You must modify the make_reply method in chatbot.py to respond to messages from users, the examples method to give a few examples of how to interact with your chatbot, and the get_name method to return the name of your chatbot. Your make_reply method must make use of regular expressions using the Python re library. In particular, you should use each of the following at least once:

  • Regular expression groups ((...)). Note: these should be used to capture content that your chatbot processes later; don’t just put parentheses around a regular expression and then ignore the group.
  • Character classes ([...], \d, \D, \w, \W, \s, \S, \b, etc.)
  • Regular expression quantifiers (+, *, ? and/or {...})

You can choose the domain and personality of your bot. It can be a Rogerian psychologist like ELIZA, or you can choose a different domain. If you choose a different domain, make sure it’s one where you can reasonably expect repetition, so regular expressions will be effective.

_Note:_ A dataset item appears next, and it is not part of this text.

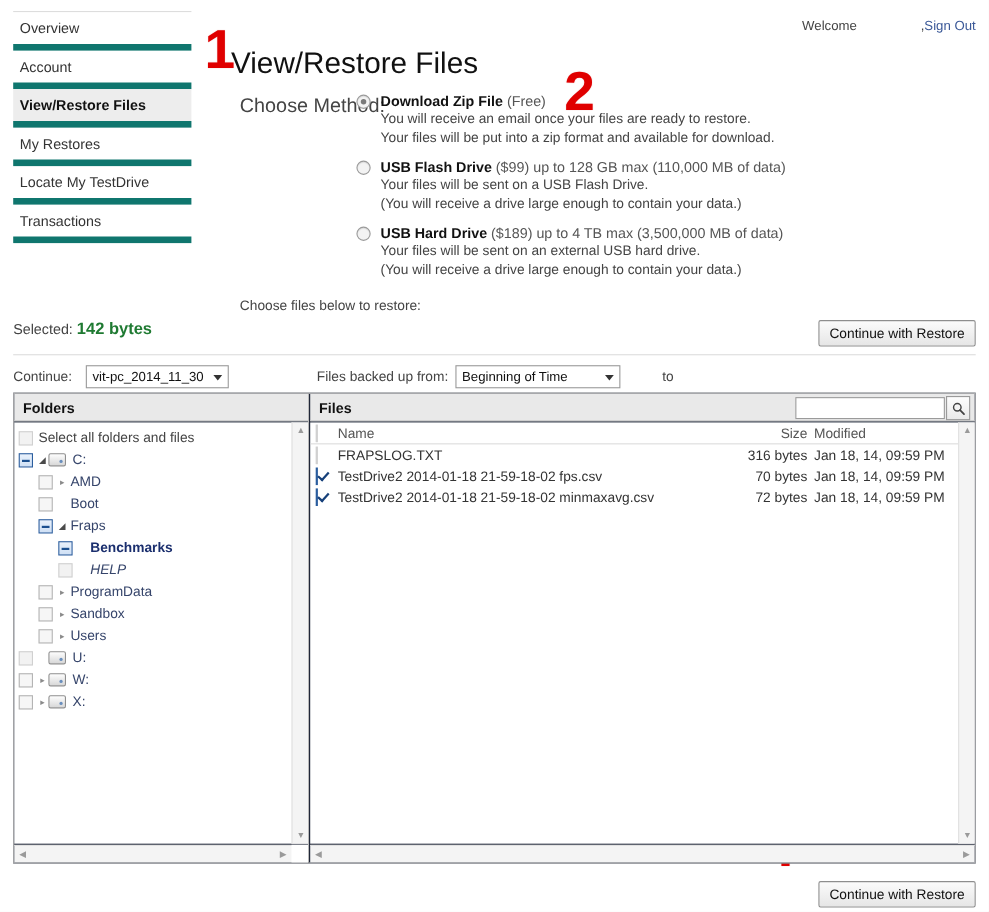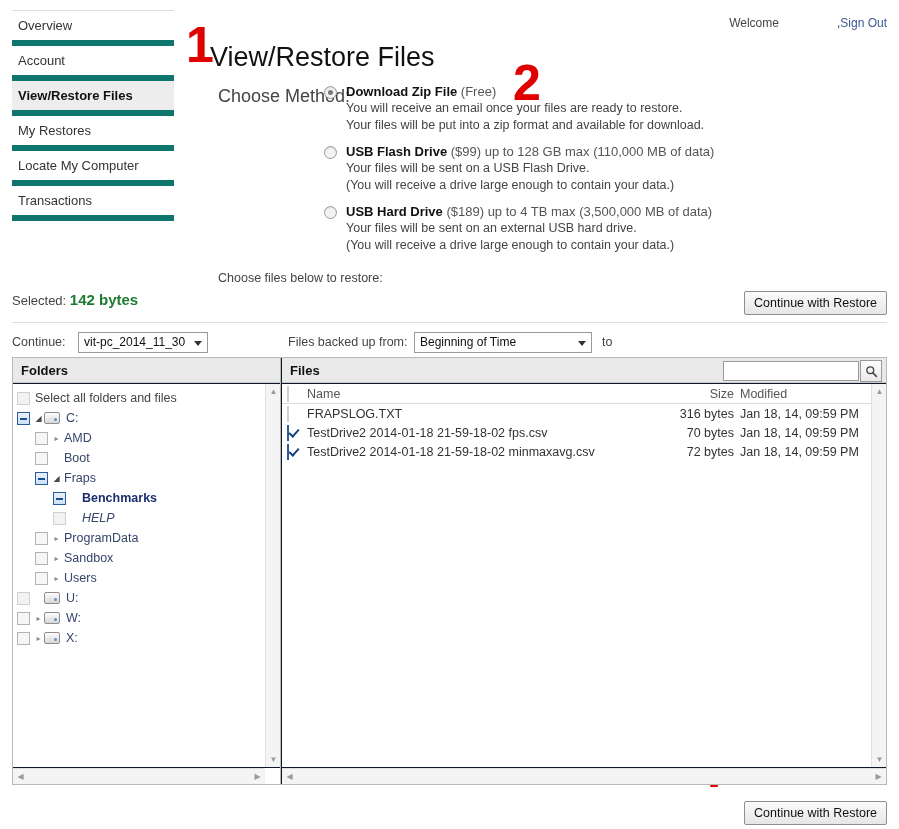"Locate My Computer" span { text: Computer -> TestDrive }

Feel free to add additional features to your bot, such adding instance variables to store information from previous messages.

Resources

Starter Code

The starter code for this part of the assignment (chatbot.py) includes a class with the three methods that you must implement. You may add additional methods if you want (including an __init__ method), but you must keep the method names and arguments as-is. The starter code also includes a basic main method that will allow you to interact with your chatbot.

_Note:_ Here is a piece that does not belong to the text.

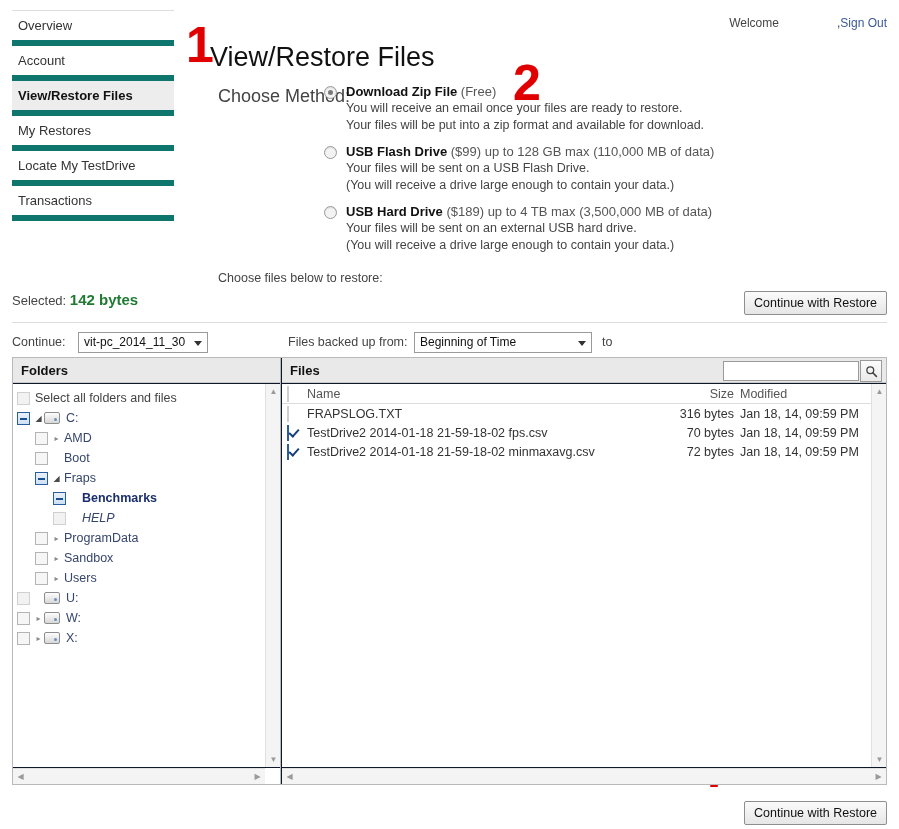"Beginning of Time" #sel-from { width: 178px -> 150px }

Finally, the starter code includes a report.md file to writeup your report (see the Report section below).

MiddChat on HuggingFace Spaces

When you submit your code on gradescope, your bot will automatically be deployed to the MiddChat app if you pass the basic automated tests. You’ll be able to chat with your chatbot as well as your classmate’s chatbots (you’ll need to do this for your report).

Deliverables

Code

On Gradescope, you should submit your completed chatbot.py file with your implementation.

Report

You should also submit a .md report that describes your Bot. That report should have the following sections:

  • Regex Description: Clearly describe how you make use of each of the required regular expression features in your make_message function.
  • Analysis: Describe at least one interaction with your bot that worked well, and at least one interaction with your bot that works poorly (or not as one might expect). You should include a screenshot or transcript of your conversations in your writeup. This should include explanation not just of what happened, but why it happened, and why that was good or bad.
  • Another Chatbot: Describe at least one interaction that you had with a classmate’s chatbot. Did they implement any features that you would have liked to implement in your chatbot if you had extra time? Which features of regular expressions might they have used to achieve that functionality (regular expression groups, character classes, quantifiers, anchors, etc.)?

The starter code has a Markdown file that you can use to write your analysis. If you don’t have experience with markdown, this is a good resource to get started. You can use this site to render/preview your markdown file (you can also render it in vscode).